WHAT TO WORK ON: Turn the material below into a numbered list with one entry per line. Leave out the blank lines and the pictures.
====================
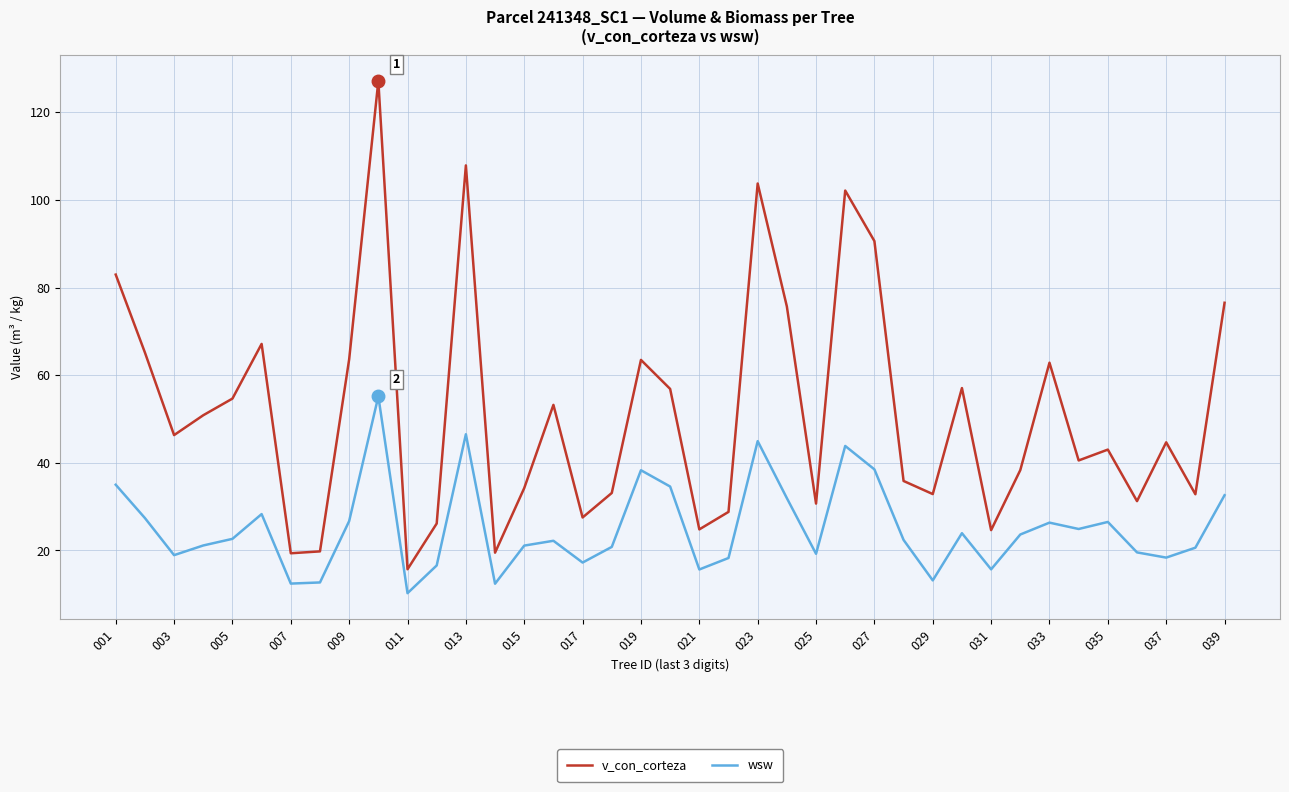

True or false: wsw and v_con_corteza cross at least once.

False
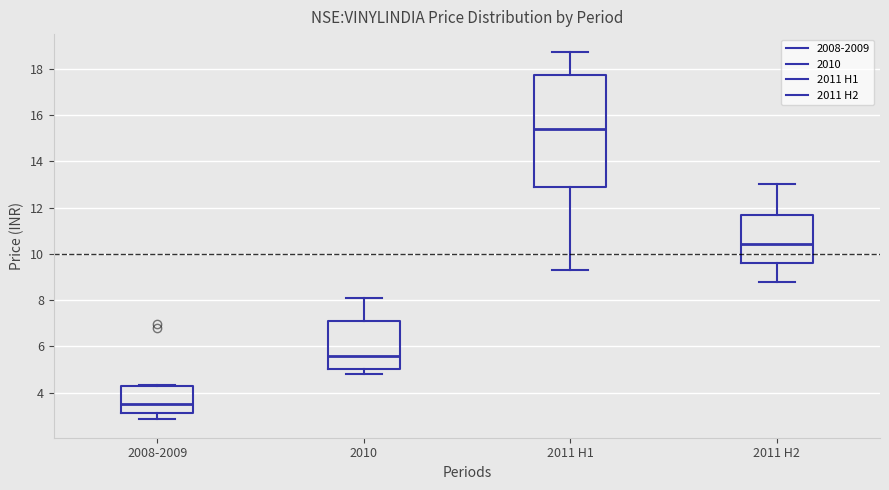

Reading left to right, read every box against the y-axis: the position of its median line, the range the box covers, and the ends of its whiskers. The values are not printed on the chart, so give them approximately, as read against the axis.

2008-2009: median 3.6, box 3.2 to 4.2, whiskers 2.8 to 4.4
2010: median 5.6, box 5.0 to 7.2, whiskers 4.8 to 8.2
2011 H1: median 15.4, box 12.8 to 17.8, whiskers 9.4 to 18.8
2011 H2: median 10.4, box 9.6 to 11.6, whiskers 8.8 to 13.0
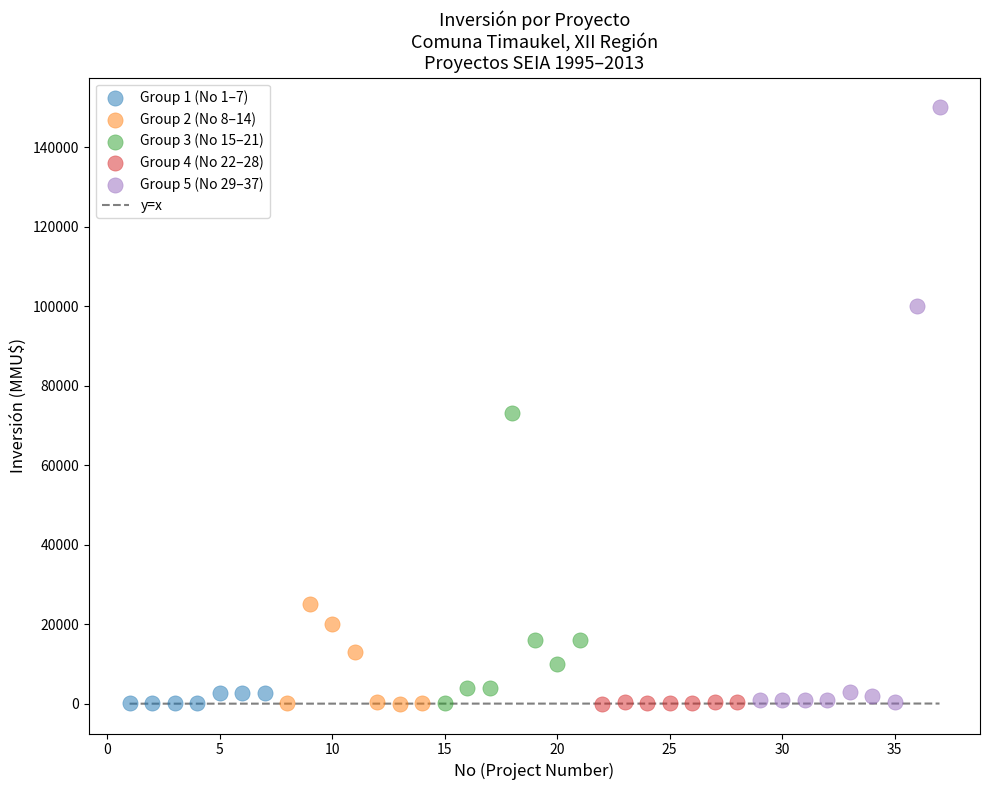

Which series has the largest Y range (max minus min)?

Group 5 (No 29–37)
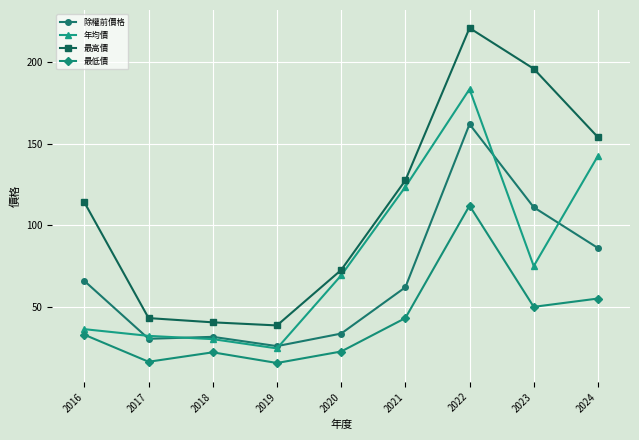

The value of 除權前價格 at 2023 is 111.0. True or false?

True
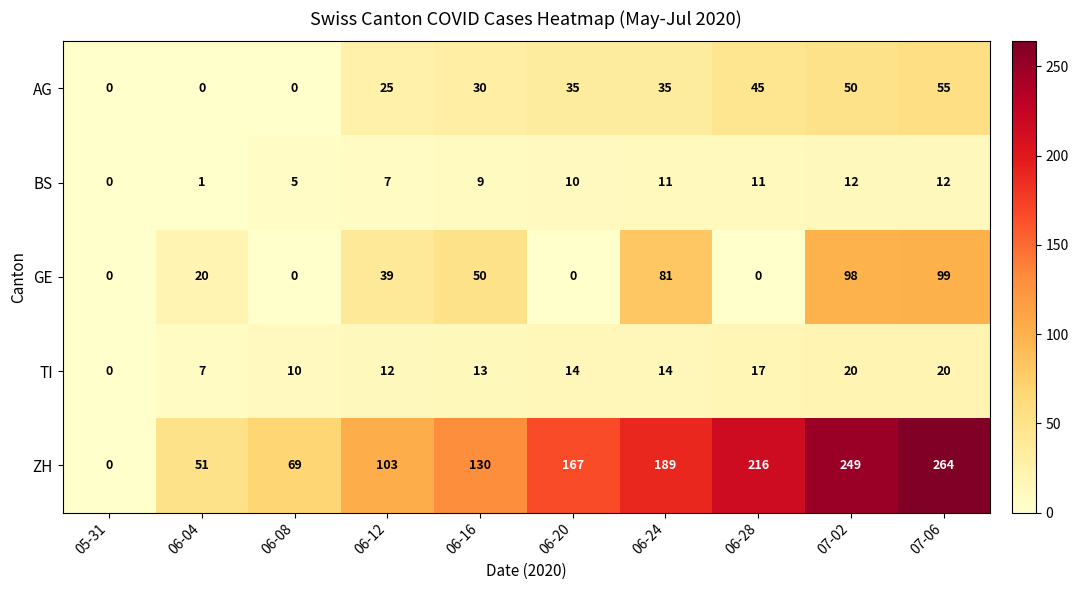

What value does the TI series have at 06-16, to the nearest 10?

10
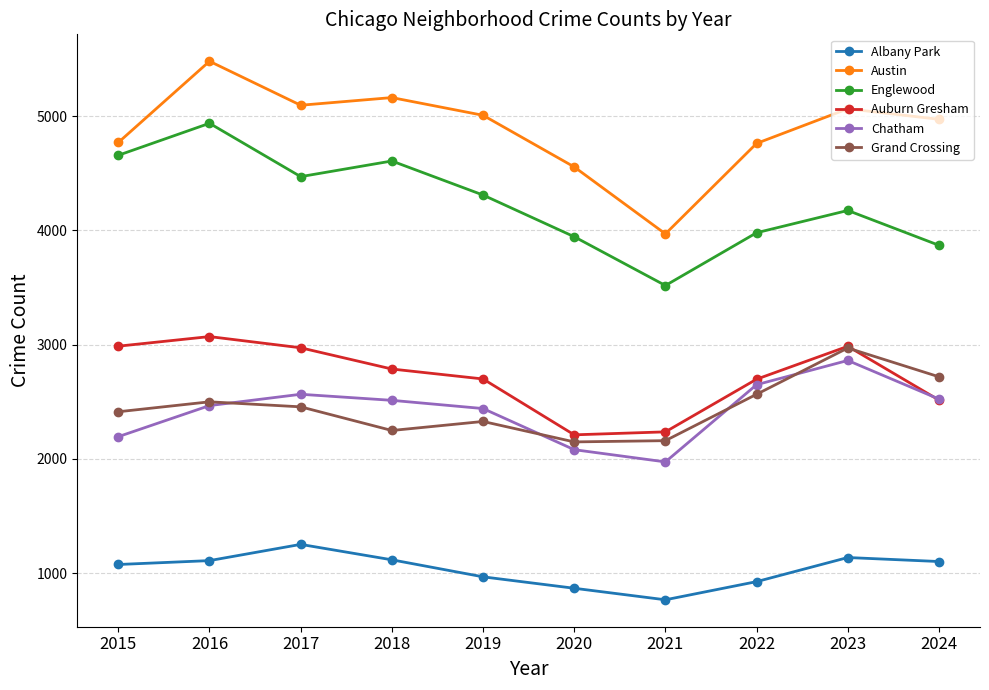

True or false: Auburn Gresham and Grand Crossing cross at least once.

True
====================
PROBLEM SOLUTION:
1. True or false: wsw and v_con_corteza cross at least once.
2. False
3. Reading left to right, read every box against the y-axis: the position of its median line, the range the box covers, and the ends of its whiskers. The values are not printed on the chart, so give them approximately, as read against the axis.
4. 2008-2009: median 3.6, box 3.2 to 4.2, whiskers 2.8 to 4.4
5. 2010: median 5.6, box 5.0 to 7.2, whiskers 4.8 to 8.2
6. 2011 H1: median 15.4, box 12.8 to 17.8, whiskers 9.4 to 18.8
7. 2011 H2: median 10.4, box 9.6 to 11.6, whiskers 8.8 to 13.0
8. Which series has the largest Y range (max minus min)?
9. Group 5 (No 29–37)
10. The value of 除權前價格 at 2023 is 111.0. True or false?
11. True
12. What value does the TI series have at 06-16, to the nearest 10?
13. 10
14. True or false: Auburn Gresham and Grand Crossing cross at least once.
15. True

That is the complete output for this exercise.